Sadly, the scares were few and far between. A few blurry kids randomly appearing, flickering splices of orgy violence and characters slipping in and out of possession, providing the film’s only moments of character range. As far as I could tell none of the scares were events that couldn’t be reproduced with a joint and some Stoli. The stream of conscious violence montage couldn’t have been more ridiculous especially the sequence of Erica dancing naked around a tree that could have been lifted straight out of Showgirls. Without any atmospheric context, the images may as well have been a music video, since they were in fact set to some dark, alt metal dirges. In The Shining, the mere image of the tricycle, the girls holding hands, the tub, was enough to make your blood run chill. And it’s not just some sort of old maternal truism that you get more with a little leg than you do crotchless panties. In Blairwitch the images are either pure technique or vaguely evocative references to an endless past of horror film tropes. Any respect for the genre that could have been was left in the same shitter marked "audience enjoyment". My God, we’re not all undecided voters!

Maybe I’m just missing "the point" as I often do with the avant gaard or the independent slant of it all. You see, maybe it’s the whole point that the acting sucked, that the story sucked, that the movie managed to skim every cliché from the worst contemporary film and come out a boring, hyper-kinetic drone. But like the blank canvas in the museum, what enjoyment is there other than being one of the people who "gets" it. I’d rather be dumber and have higher expectations.

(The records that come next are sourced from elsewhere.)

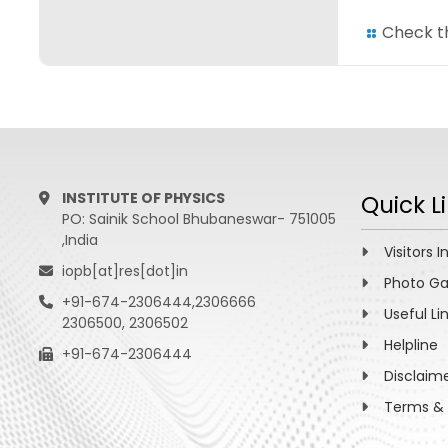
Check th
INSTITUTE OF PHYSICS
Quick L
PO: Sainik School Bhubaneswar- 751005
,India
Visitors I
iopb[at]res[dot]in
Photo Ga
+91-674-2306444,2306666
Useful Li
2306500, 2306502
Helpline
+91-674-2306444
Disclaim
Terms & 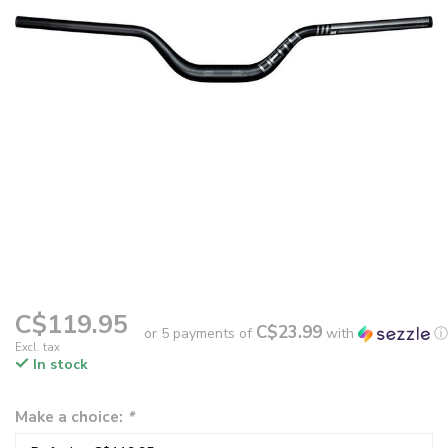
C$119.95
C$23.99
or 5 payments of
with
ⓘ
Excl. tax
In stock
Make a choice:
*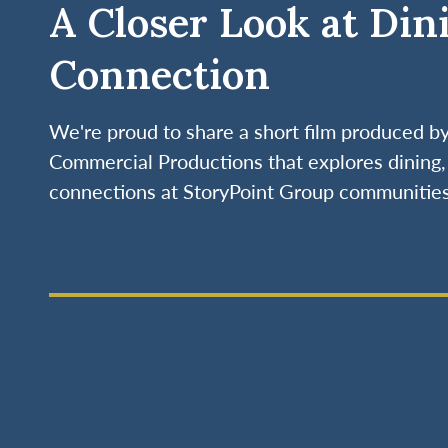
A Closer Look at Din
Connection
We're proud to share a short film produced 
Commercial Productions that explores dining, 
connections at StoryPoint Group communities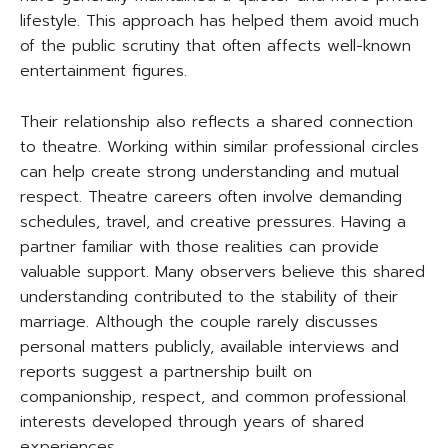
lifestyle. This approach has helped them avoid much
of the public scrutiny that often affects well-known
entertainment figures.
Their relationship also reflects a shared connection
to theatre. Working within similar professional circles
can help create strong understanding and mutual
respect. Theatre careers often involve demanding
schedules, travel, and creative pressures. Having a
partner familiar with those realities can provide
valuable support. Many observers believe this shared
understanding contributed to the stability of their
marriage. Although the couple rarely discusses
personal matters publicly, available interviews and
reports suggest a partnership built on
companionship, respect, and common professional
interests developed through years of shared
experiences.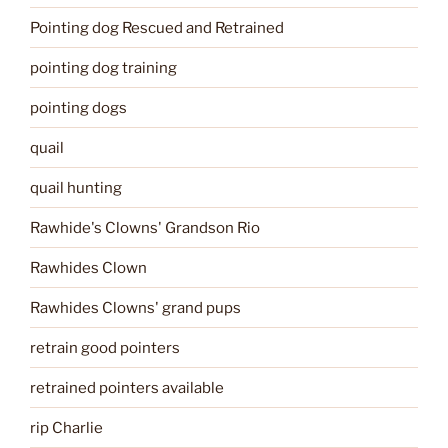
Pointing dog Rescued and Retrained
pointing dog training
pointing dogs
quail
quail hunting
Rawhide's Clowns' Grandson Rio
Rawhides Clown
Rawhides Clowns' grand pups
retrain good pointers
retrained pointers available
rip Charlie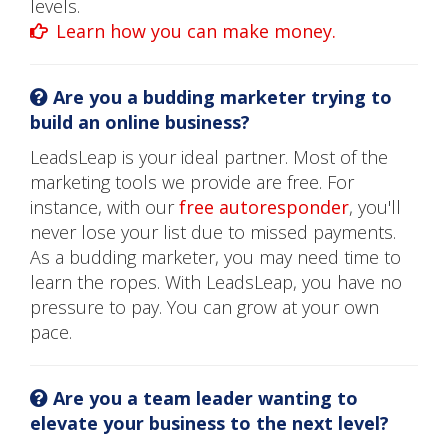
levels.
Learn how you can make money.
Are you a budding marketer trying to
build an online business?
LeadsLeap is your ideal partner. Most of the
marketing tools we provide are free. For
instance, with our
free autoresponder
, you'll
never lose your list due to missed payments.
As a budding marketer, you may need time to
learn the ropes. With LeadsLeap, you have no
pressure to pay. You can grow at your own
pace.
Are you a team leader wanting to
elevate your business to the next level?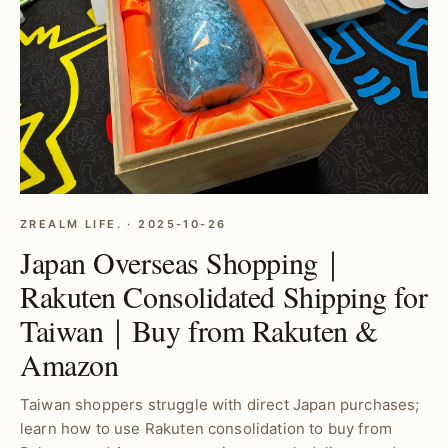
ZREALM LIFE. · 2025-10-26
Japan Overseas Shopping｜
Rakuten Consolidated Shipping for
Taiwan｜Buy from Rakuten &
Amazon
Taiwan shoppers struggle with direct Japan purchases;
learn how to use Rakuten consolidation to buy from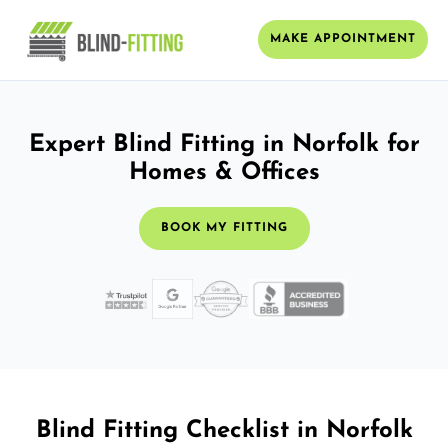
MAKE APPOINTMENT
Expert Blind Fitting in Norfolk for
Homes & Offices
BOOK MY FITTING
Blind Fitting Checklist in Norfolk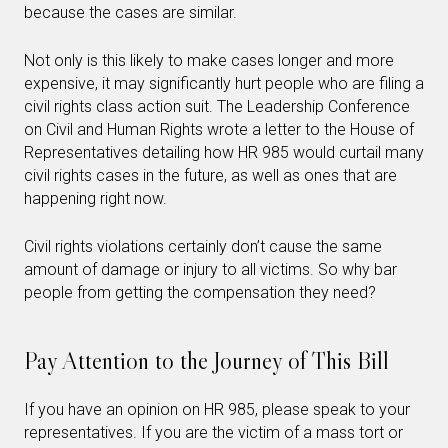
because the cases are similar.
Not only is this likely to make cases longer and more
expensive, it may significantly hurt people who are filing a
civil rights class action suit. The Leadership Conference
on Civil and Human Rights wrote a letter to the House of
Representatives detailing how HR 985 would curtail many
civil rights cases in the future, as well as ones that are
happening right now.
Civil rights violations certainly don’t cause the same
amount of damage or injury to all victims. So why bar
people from getting the compensation they need?
Pay Attention to the Journey of This Bill
If you have an opinion on HR 985, please speak to your
representatives. If you are the victim of a mass tort or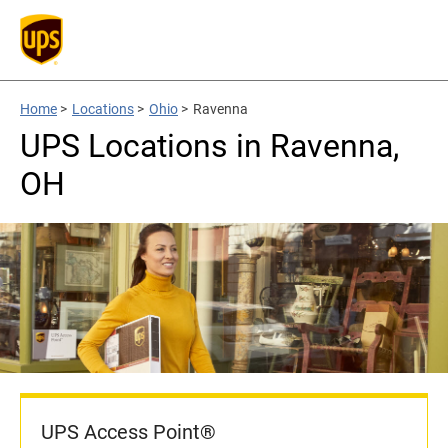
Home
>
Locations
>
Ohio
>
Ravenna
UPS Locations in Ravenna,
OH
UPS Access Point®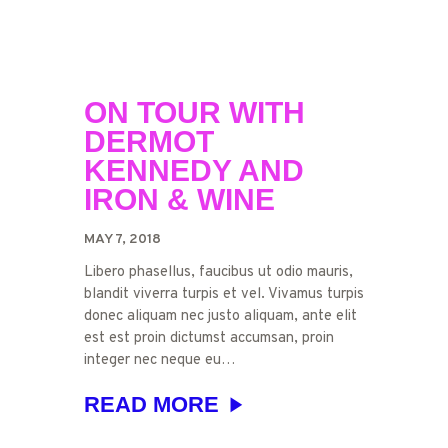
ON TOUR WITH
DERMOT
KENNEDY AND
IRON & WINE
MAY 7, 2018
Libero phasellus, faucibus ut odio mauris,
blandit viverra turpis et vel. Vivamus turpis
donec aliquam nec justo aliquam, ante elit
est est proin dictumst accumsan, proin
integer nec neque eu…
READ MORE
TUESDAY
BY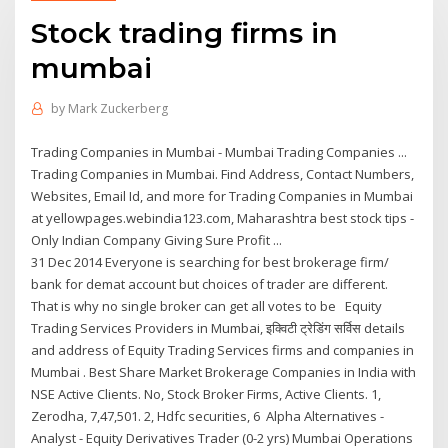
Stock trading firms in
mumbai
by
Mark Zuckerberg
Trading Companies in Mumbai - Mumbai Trading Companies ...
Trading Companies in Mumbai. Find Address, Contact Numbers,
Websites, Email Id, and more for Trading Companies in Mumbai
at yellowpages.webindia123.com, Maharashtra best stock tips -
Only Indian Company Giving Sure Profit ...
31 Dec 2014 Everyone is searching for best brokerage firm/
bank for demat account but choices of trader are different.
That is why no single broker can get all votes to be Equity
Trading Services Providers in Mumbai, इक्विटी ट्रेडिंग सर्विस details
and address of Equity Trading Services firms and companies in
Mumbai . Best Share Market Brokerage Companies in India with
NSE Active Clients. No, Stock Broker Firms, Active Clients. 1,
Zerodha, 7,47,501. 2, Hdfc securities, 6 Alpha Alternatives -
Analyst - Equity Derivatives Trader (0-2 yrs) Mumbai Operations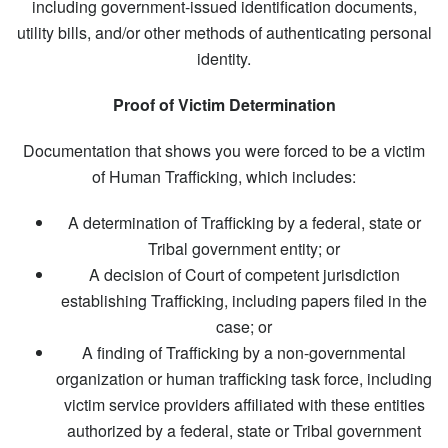
including government-issued identification documents,
utility bills, and/or other methods of authenticating personal
identity.
Proof of Victim Determination
Documentation that shows you were forced to be a victim
of Human Trafficking, which includes:
A determination of Trafficking by a federal, state or
Tribal government entity; or
A decision of Court of competent jurisdiction
establishing Trafficking, including papers filed in the
case; or
A finding of Trafficking by a non-governmental
organization or human trafficking task force, including
victim service providers affiliated with these entities
authorized by a federal, state or Tribal government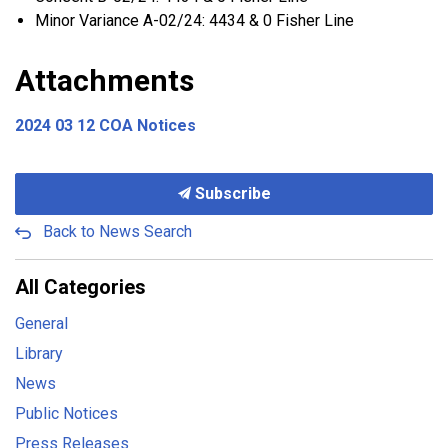
Minor Variance A-02/24: 4434 & 0 Fisher Line
Attachments
2024 03 12 COA Notices
Subscribe
Back to News Search
All Categories
General
Library
News
Public Notices
Press Releases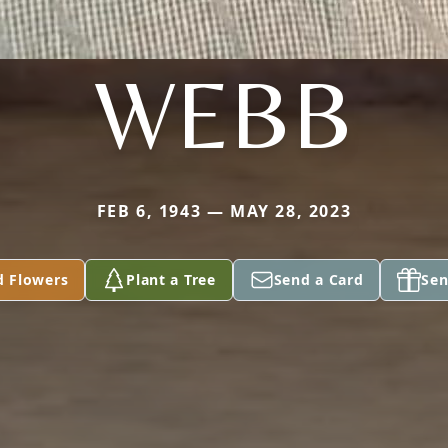
WEBB
FEB 6, 1943 — MAY 28, 2023
d Flowers
Plant a Tree
Send a Card
Sen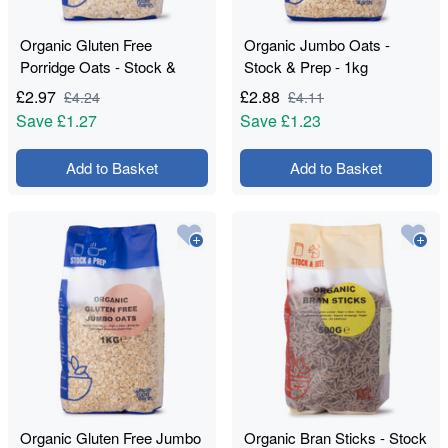
Organic Gluten Free
Organic Jumbo Oats -
Porridge Oats - Stock &
Stock & Prep - 1kg
Prep - 1kg
£
2.97
£
2.88
£
4.24
£
4.11
Save
£1.27
Save
£1.23
Add to Basket
Add to Basket
Organic Gluten Free Jumbo
Organic Bran Sticks - Stock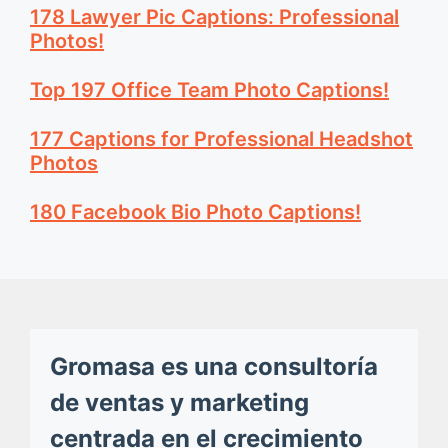
178 Lawyer Pic Captions: Professional
Photos!
Top 197 Office Team Photo Captions!
177 Captions for Professional Headshot
Photos
180 Facebook Bio Photo Captions!
Gromasa es una consultoría
de ventas y marketing
centrada en el crecimiento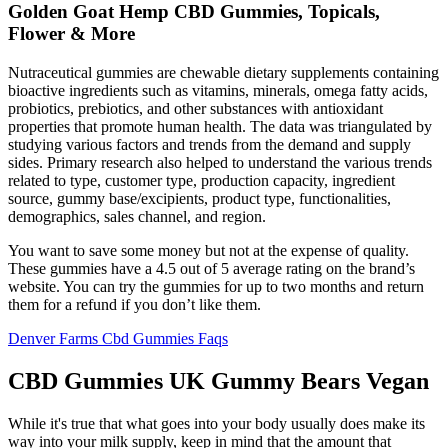
Golden Goat Hemp CBD Gummies, Topicals,
Flower & More
Nutraceutical gummies are chewable dietary supplements containing
bioactive ingredients such as vitamins, minerals, omega fatty acids,
probiotics, prebiotics, and other substances with antioxidant
properties that promote human health. The data was triangulated by
studying various factors and trends from the demand and supply
sides. Primary research also helped to understand the various trends
related to type, customer type, production capacity, ingredient
source, gummy base/excipients, product type, functionalities,
demographics, sales channel, and region.
You want to save some money but not at the expense of quality.
These gummies have a 4.5 out of 5 average rating on the brand’s
website. You can try the gummies for up to two months and return
them for a refund if you don’t like them.
Denver Farms Cbd Gummies Faqs
CBD Gummies UK Gummy Bears Vegan
While it's true that what goes into your body usually does make its
way into your milk supply, keep in mind that the amount that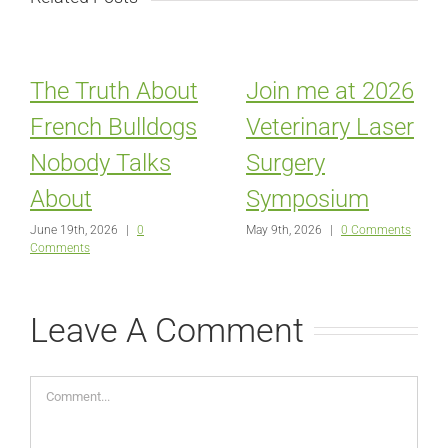
The Truth About
Join me at 2026
French Bulldogs
Veterinary Laser
Nobody Talks
Surgery
About
Symposium
June 19th, 2026
|
0
May 9th, 2026
|
0 Comments
Comments
Leave A Comment
Comment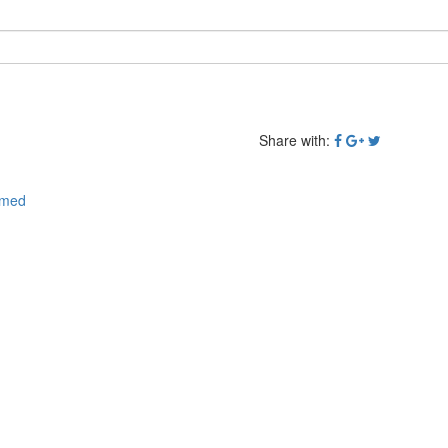
Share with:
emed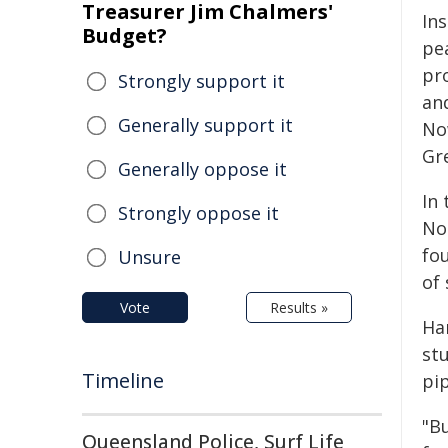
Treasurer Jim Chalmers'
Ins
Budget?
pea
pr
Strongly support it
an
Generally support it
No
Gre
Generally oppose it
In 
Strongly oppose it
No
fo
Unsure
of
Vote
Results »
Ha
st
Timeline
pip
"Bu
Queensland Police, Surf Life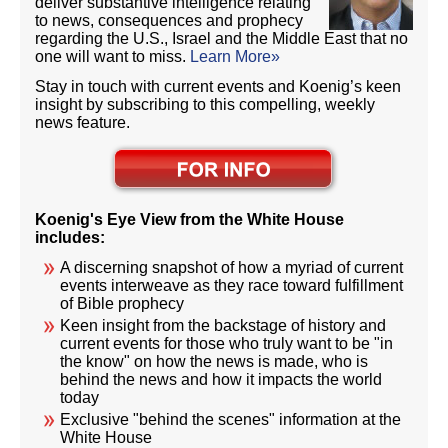
deliver substantive intelligence relating
to news, consequences and prophecy
regarding the U.S., Israel and the Middle East that no
one will want to miss.
Learn More»
Stay in touch with current events and Koenig’s keen
insight by subscribing to this compelling, weekly
news feature.
Koenig's Eye View from the White House
includes:
A discerning snapshot of how a myriad of current
events interweave as they race toward fulfillment
of Bible prophecy
Keen insight from the backstage of history and
current events for those who truly want to be "in
the know" on how the news is made, who is
behind the news and how it impacts the world
today
Exclusive "behind the scenes" information at the
White House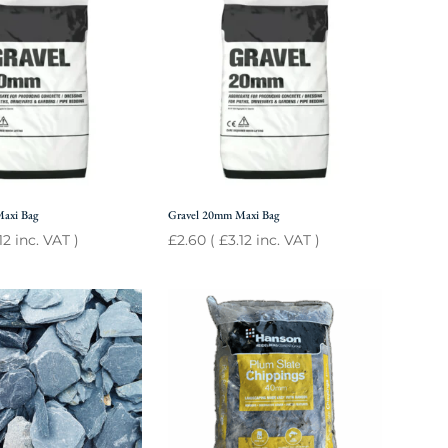
Maxi Bag
Gravel 20mm Maxi Bag
12
inc. VAT )
£
2.60
(
£
3.12
inc. VAT )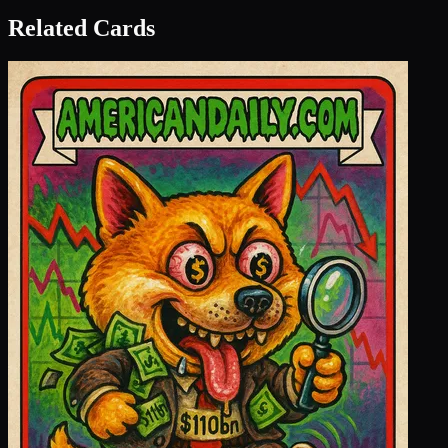
Related Cards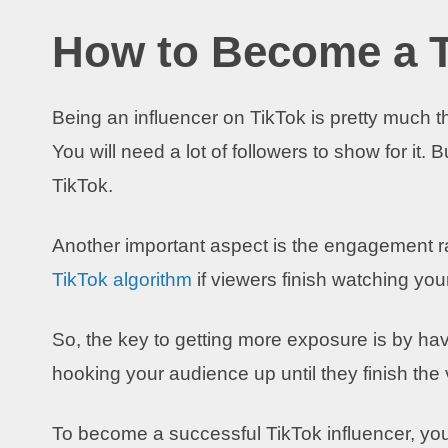
How to Become a T
Being an influencer on TikTok is pretty much 
You will need a lot of followers to show for it. 
TikTok.
Another important aspect is the engagement r
TikTok algorithm
if viewers finish watching you
So, the key to getting more exposure is by hav
hooking your audience up until they finish the 
To become a successful TikTok influencer, yo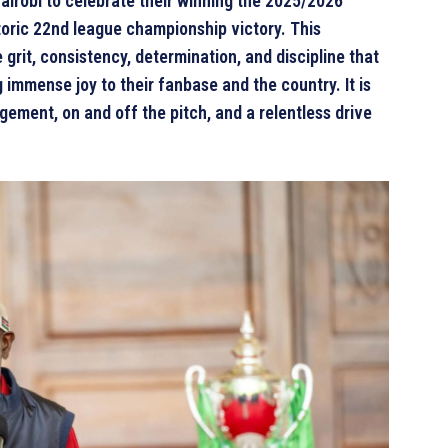
airobi to celebrate their winning the 2025/2026
toric 22nd league championship victory. This
grit, consistency, determination, and discipline that
immense joy to their fanbase and the country. It is
ement, on and off the pitch, and a relentless drive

So the movie ends with our remaining characters, and you truly wish there weren’t any, facing the legal recrimination of a night of possession or a bout with Rufees, one is never quite sure which. It’s in those moments of interrogation, where the movie about the movie is supposed to be climaxing that you realize that you’ve picked the shell without the ball under it, again. Blairwitch 2 proves the time-honored truism: let no good idea go unwasted.